Geschichte Ägypten
|
|
5. und 4. Jahrtausend v.Chr.
In der Altsteinzeit war Ägypten Teil eines Kulturbereiches, der von Südostspanien über gesamt Nordafrika bis zum Libanon reichte und der sich in Funden der Chelléen-Acheulén und Capsien-Kultur manifestierte. Es war die Zeit, als Klimaveränderungen Nordafrika zur Wüste austrockneten und sich die bis dahin unbegrenzt schweifenden Jäger, Nomaden und Sammler an die schmaler werdenden zurückziehen mussten, wo man auf den sich nun absetzenden Flussterrassen Faustkeile und fein bearbeitete Werkzeuge, Pfeilspitzen aber auch Felszeichnungen gefunden hat. Im Übergang zur Jungsteinzeit, im 5. Jahrtausend, zeigte sich bereits eine deutliche Konsolidierung zweier Lebensformen: hier nomadisierende Jäger-Hirten mit Hunden, Scfaen und Ziegen, die von Stammeshäuptlingen geführt, Weideplätze wechselten, in einfachen Rundhütten wohnten und ihre Toten in Gruben mit einfachen Beigaben bestatteten und deren Zauberer Riten und Kulte pflegten, die der Abwehr böser Dämonen galten. Auf der anderen Seite war das sesshafte Bauerntum im Niltal und vor allem im Norden.
Bei Merimde am Delta-Westrand und im nördlichen Fayum trifft man erstmals auf organisierte Gemeinschaften mit festen Hütten aus Lehm, mit Vorratshäusern, Getreidebau, Weidetechniken, Jagd und Fischfang, mit technisch sehr vervollkommneten Feuersteingeräten, tot-schwarz polierter Keramik mit Ritzmustern und ersten Basaltpaletten und mit einer eigenartigen Bestattung innerhalb der siedlung oder der Häuser selbst ohne Grabbeigaben. Kosmische (Himmel, Sonne, Hochwasser) und tierische (Kuh, Schlange, Stier, Krokodil), aber auch Götter der Fruchtbarkeit bestimmten das religiöse empfinden.

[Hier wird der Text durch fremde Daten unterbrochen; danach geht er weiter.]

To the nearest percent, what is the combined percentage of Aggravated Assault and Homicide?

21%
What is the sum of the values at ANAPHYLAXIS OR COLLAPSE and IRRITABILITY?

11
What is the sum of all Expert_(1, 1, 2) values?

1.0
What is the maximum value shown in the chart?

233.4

Während über die Suez-Landbrücke ständig vorderasiatische Einwanderer ins Delta-Bauernland sickerten, muss sich im oberägyptischen Badari beim heutigen Assuit in einer als Kupfersteinzeit zu bezeichnenden Epoche die neue Lebensform der Hirten-Bauern gefestigt haben. Erstmals liegen die Toten auf besonderen Friedhöfen ausserhalb der Siedlungen, noch immer zwar angehockt in runden Vertiefungen, aber reich geschmückt und von Grabbeigaben umgeben, die in vielen magischen Figürchen bereits einen Totenkult anklingen lassen, der bestrebt ist, dem Verstorbenen auch im Jenseits die diesseitigen Genüsse zu ermöglichen.

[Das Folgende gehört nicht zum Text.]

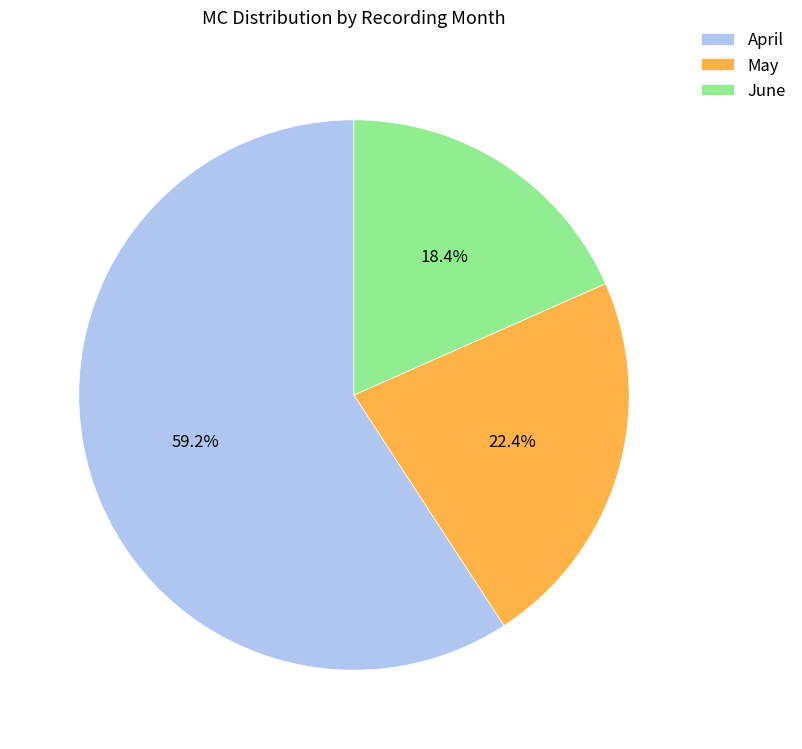

The May slice represents 11% of the pie. True or false?

False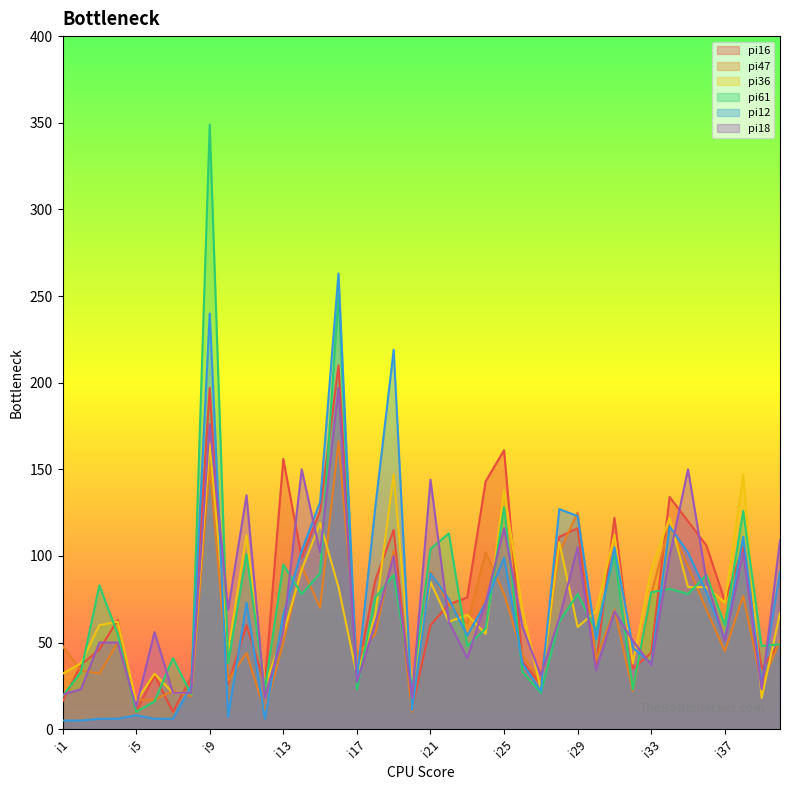

Which category has the highest value across all series?

i9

Nach einem anderen Fundort, Nakada im Nilbogen südlich von Koptos, werden die folgenden Epochen in zwei stufen Nakada I und Nakada II eingeteilt. Nakada I bestimmen rote Gefäße mit gelber Bemalung, die Muster sind meist dekorativ-geometrisch oder figürlich und dann in starker Anlehnung an die ausklingende Felsbilderkunst. Freiplastisch werden Ton- und Elfenbeinfiguren geschaffen: alle Haustiere, dazu Flusspferde und Fische und vor allem nachte Frauenkörper mit unförmigen "Gebär"-Gesäß und punktiertem Schamdreieck. Zuerst breitete sich diese oberägyptische Kultur weit hinein bis Nubien aus, um dann aber auch nach Norden hin bis Memphis Anschluss an die Deltakultur zu bekommen. So scheint die Nakada-Epoche tatsächlich mit der Bildung eines oberägyptischen Reiches identisch zu sein und kann als direkter Vorläufer der ägyptischen Kultur gelten.

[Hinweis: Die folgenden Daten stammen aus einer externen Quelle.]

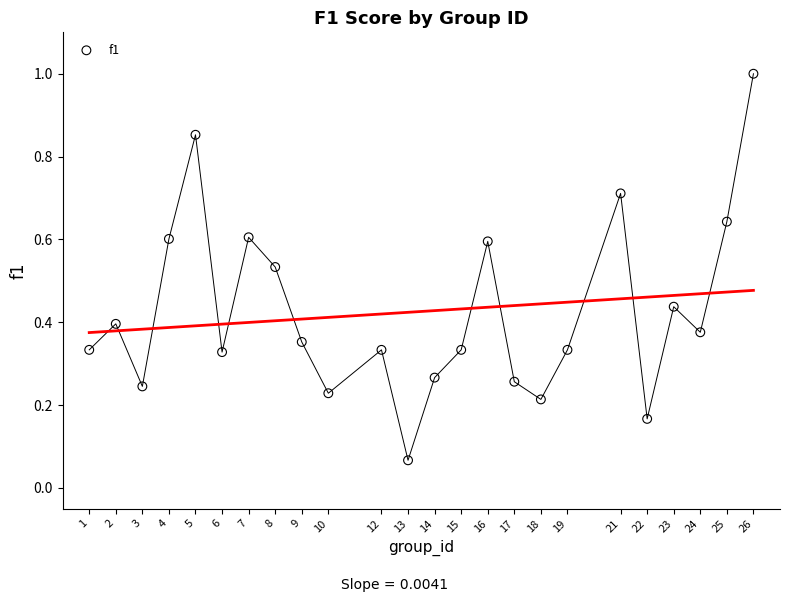

What is the range of X values (max minus min)?

25.0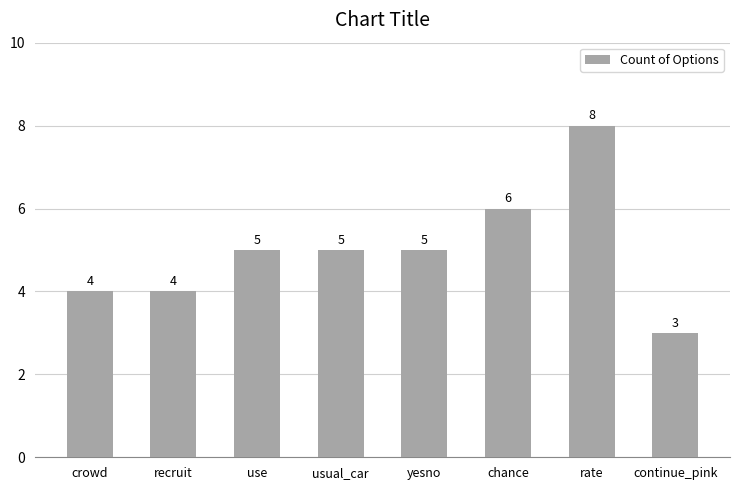

Which has a higher value, chance or rate?

rate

Weit mehr aber unterschied sich Nakada II von allen sie umgebenden Form- und Kulturentfaltungen: während die aus nomadischen und bäuerlichen Elementen verschmolzene Bevölkerung des Niltals Eigenständigkeiten entwickelte, erzwang sie ein bewusstes Absetzen von der afrikanisch-nubisch Badari-Kultur. Sie beschränkte sich allein auf den Raum Ägyptens vom ersten Katarakt bis zum Delta und schuf so die Basis für die folgende Entstehung der ägyptischen Hochkultur.